*** DATA PROVIDED Section Begins ***

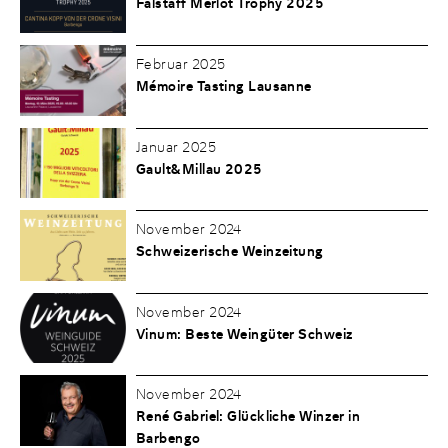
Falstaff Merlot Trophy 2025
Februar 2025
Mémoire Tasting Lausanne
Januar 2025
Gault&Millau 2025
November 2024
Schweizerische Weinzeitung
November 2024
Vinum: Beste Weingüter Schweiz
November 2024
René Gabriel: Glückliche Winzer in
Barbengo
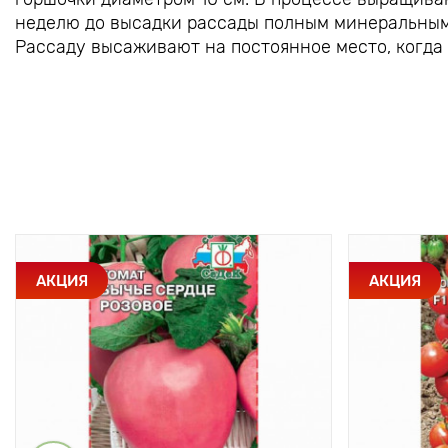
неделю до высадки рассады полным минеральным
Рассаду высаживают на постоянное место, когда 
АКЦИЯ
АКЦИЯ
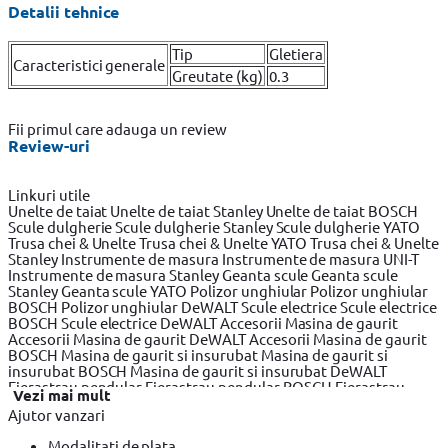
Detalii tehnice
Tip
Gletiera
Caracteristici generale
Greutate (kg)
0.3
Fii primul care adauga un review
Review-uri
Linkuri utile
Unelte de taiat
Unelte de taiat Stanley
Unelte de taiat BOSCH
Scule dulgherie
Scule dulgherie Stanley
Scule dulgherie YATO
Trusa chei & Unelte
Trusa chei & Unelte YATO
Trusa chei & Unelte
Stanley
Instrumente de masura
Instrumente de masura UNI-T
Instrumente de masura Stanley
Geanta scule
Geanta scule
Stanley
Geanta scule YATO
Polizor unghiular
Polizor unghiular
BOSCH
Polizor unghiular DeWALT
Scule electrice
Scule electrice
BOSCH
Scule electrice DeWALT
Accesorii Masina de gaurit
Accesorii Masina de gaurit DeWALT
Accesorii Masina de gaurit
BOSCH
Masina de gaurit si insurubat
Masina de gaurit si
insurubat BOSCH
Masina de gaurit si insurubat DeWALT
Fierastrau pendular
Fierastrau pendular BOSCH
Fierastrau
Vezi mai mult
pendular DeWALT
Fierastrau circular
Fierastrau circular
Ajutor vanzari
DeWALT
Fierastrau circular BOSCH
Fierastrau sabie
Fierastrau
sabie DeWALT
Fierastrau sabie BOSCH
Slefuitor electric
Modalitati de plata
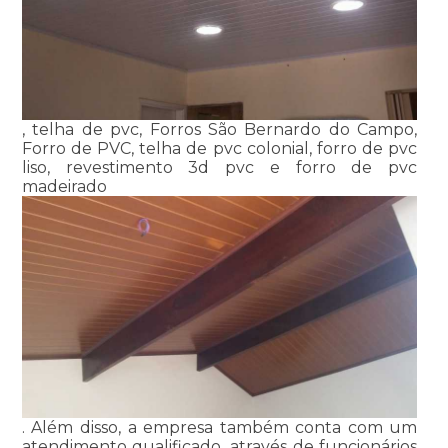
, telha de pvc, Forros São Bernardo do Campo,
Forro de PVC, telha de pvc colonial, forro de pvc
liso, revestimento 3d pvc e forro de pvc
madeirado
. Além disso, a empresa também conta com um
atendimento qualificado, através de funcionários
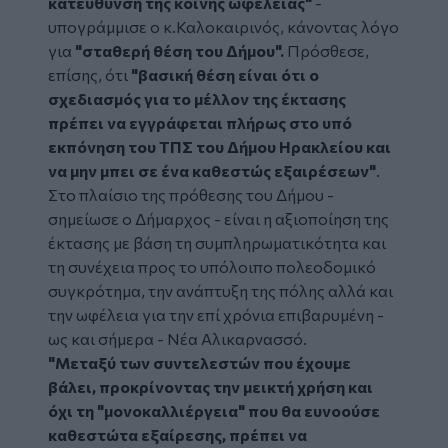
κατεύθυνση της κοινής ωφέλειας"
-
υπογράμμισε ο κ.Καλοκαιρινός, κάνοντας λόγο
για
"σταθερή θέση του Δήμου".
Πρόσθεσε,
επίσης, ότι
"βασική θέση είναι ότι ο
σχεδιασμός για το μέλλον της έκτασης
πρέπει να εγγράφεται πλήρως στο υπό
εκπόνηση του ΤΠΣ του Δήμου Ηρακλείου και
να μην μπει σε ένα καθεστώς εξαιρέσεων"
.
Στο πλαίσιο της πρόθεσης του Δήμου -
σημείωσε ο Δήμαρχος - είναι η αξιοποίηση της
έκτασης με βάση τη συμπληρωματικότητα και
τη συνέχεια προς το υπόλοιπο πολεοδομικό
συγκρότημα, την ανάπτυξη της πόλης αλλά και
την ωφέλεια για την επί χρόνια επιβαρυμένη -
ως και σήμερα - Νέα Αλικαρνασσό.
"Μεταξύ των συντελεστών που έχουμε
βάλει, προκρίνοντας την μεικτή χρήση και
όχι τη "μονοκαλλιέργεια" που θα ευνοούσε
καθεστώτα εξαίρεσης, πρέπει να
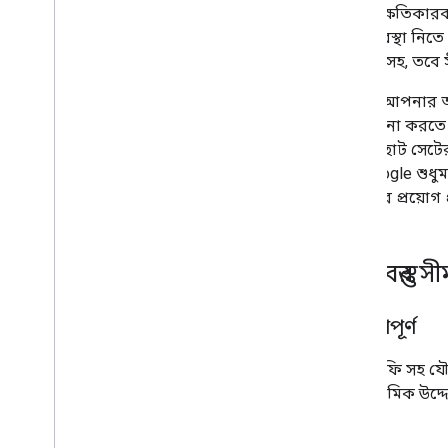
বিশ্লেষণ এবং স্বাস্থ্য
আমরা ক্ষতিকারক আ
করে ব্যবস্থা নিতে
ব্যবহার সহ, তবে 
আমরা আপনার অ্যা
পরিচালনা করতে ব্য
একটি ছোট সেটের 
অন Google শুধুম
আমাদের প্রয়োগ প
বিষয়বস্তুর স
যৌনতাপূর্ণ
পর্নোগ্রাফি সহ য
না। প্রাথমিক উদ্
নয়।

*** DATA PROVIDED Section Ends ***
*** DATA PROVIDED Section Begins ***

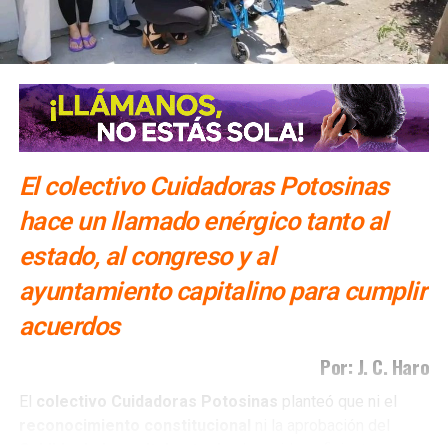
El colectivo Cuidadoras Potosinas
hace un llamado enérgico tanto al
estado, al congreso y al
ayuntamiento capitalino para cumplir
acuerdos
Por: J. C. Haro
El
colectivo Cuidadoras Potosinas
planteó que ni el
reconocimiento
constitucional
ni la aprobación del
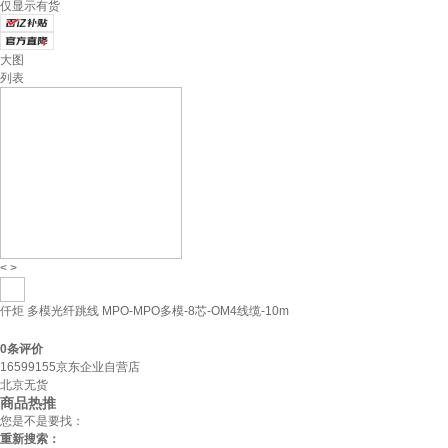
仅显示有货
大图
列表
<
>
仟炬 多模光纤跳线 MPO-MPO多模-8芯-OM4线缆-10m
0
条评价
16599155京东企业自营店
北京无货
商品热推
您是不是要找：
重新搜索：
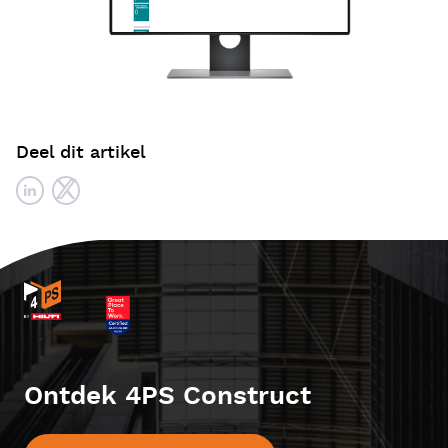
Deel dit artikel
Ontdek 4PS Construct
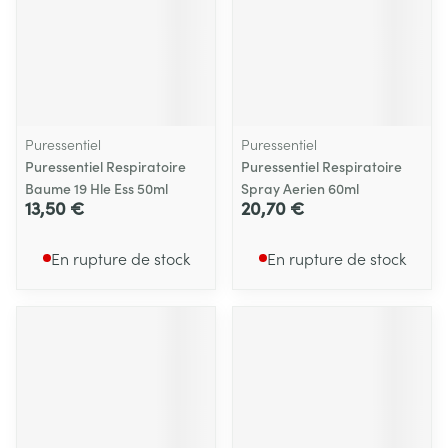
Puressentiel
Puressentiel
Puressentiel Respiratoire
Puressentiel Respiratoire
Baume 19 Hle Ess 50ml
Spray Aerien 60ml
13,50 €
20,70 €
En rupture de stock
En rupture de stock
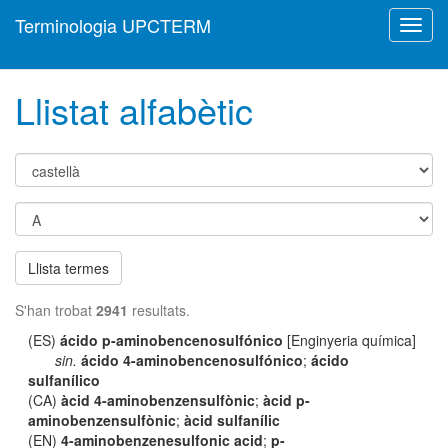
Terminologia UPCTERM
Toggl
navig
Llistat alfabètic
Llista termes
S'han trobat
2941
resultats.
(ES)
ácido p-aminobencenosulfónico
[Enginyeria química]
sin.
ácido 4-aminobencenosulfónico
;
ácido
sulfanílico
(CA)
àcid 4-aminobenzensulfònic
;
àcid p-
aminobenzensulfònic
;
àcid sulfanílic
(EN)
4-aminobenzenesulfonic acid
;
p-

*** DATA PROVIDED Section Ends ***
*** DATA PROVIDED Section Begins ***

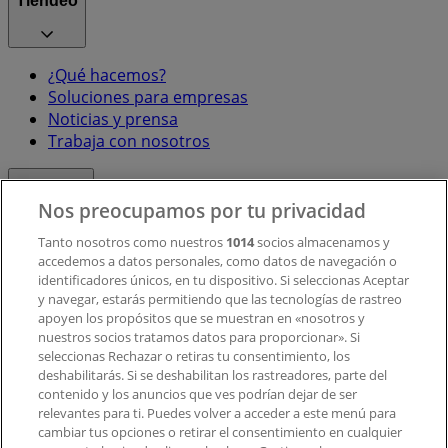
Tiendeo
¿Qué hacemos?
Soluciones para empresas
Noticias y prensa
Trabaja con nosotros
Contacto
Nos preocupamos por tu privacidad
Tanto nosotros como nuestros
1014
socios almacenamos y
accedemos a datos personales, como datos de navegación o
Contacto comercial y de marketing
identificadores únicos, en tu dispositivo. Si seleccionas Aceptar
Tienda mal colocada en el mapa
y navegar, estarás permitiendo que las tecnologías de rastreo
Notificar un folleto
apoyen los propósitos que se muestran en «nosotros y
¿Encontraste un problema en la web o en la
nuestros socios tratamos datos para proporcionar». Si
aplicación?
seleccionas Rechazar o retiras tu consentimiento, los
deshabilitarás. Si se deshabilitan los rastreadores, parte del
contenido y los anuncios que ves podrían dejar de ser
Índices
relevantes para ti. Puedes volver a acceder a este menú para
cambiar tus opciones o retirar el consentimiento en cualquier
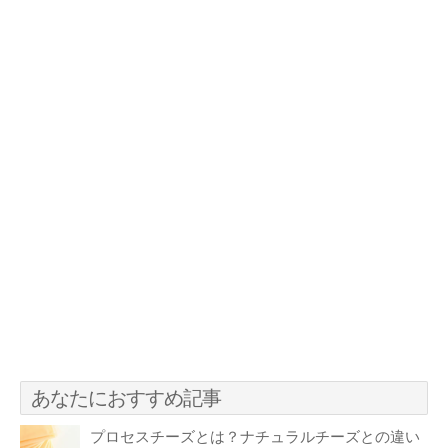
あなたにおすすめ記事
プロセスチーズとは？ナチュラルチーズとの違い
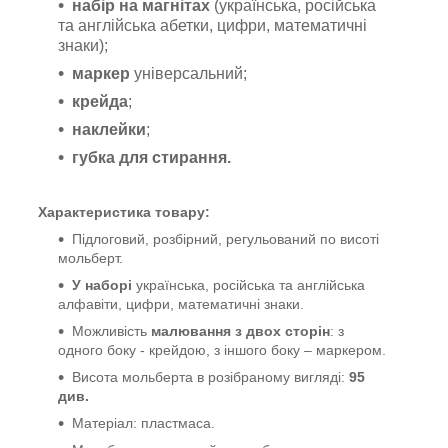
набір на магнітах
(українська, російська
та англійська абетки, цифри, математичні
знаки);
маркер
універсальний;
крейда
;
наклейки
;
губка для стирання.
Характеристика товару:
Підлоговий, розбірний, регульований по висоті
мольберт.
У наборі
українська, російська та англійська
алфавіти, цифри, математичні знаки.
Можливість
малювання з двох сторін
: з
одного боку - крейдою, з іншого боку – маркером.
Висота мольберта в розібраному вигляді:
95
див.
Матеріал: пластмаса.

*** DATA PROVIDED Section Ends ***

ABOUT THIS EXERCISE> Copy the rows above word for word, everything from the line containing "Falstaff Merlot Trophy 2025" down to the line containing "atendimento qualificado, através", both ends included. Leave the pictures out of your answer.

RESULT BELOW>
Falstaff Merlot Trophy 2025
Februar 2025
Mémoire Tasting Lausanne
Januar 2025
Gault&Millau 2025
November 2024
Schweizerische Weinzeitung
November 2024
Vinum: Beste Weingüter Schweiz
November 2024
René Gabriel: Glückliche Winzer in
Barbengo
неделю до высадки рассады полным минеральным
Рассаду высаживают на постоянное место, когда 
АКЦИЯ
АКЦИЯ
Detalii tehnice
Tip
Gletiera
Caracteristici generale
Greutate (kg)
0.3
Fii primul care adauga un review
Review-uri
Linkuri utile
Unelte de taiat
Unelte de taiat Stanley
Unelte de taiat BOSCH
Scule dulgherie
Scule dulgherie Stanley
Scule dulgherie YATO
Trusa chei & Unelte
Trusa chei & Unelte YATO
Trusa chei & Unelte
Stanley
Instrumente de masura
Instrumente de masura UNI-T
Instrumente de masura Stanley
Geanta scule
Geanta scule
Stanley
Geanta scule YATO
Polizor unghiular
Polizor unghiular
BOSCH
Polizor unghiular DeWALT
Scule electrice
Scule electrice
BOSCH
Scule electrice DeWALT
Accesorii Masina de gaurit
Accesorii Masina de gaurit DeWALT
Accesorii Masina de gaurit
BOSCH
Masina de gaurit si insurubat
Masina de gaurit si
insurubat BOSCH
Masina de gaurit si insurubat DeWALT
Fierastrau pendular
Fierastrau pendular BOSCH
Fierastrau
Vezi mai mult
pendular DeWALT
Fierastrau circular
Fierastrau circular
Ajutor vanzari
DeWALT
Fierastrau circular BOSCH
Fierastrau sabie
Fierastrau
sabie DeWALT
Fierastrau sabie BOSCH
Slefuitor electric
Modalitati de plata
, telha de pvc, Forros São Bernardo do Campo,
Forro de PVC, telha de pvc colonial, forro de pvc
liso, revestimento 3d pvc e forro de pvc
madeirado
. Além disso, a empresa também conta com um
atendimento qualificado, através de funcionários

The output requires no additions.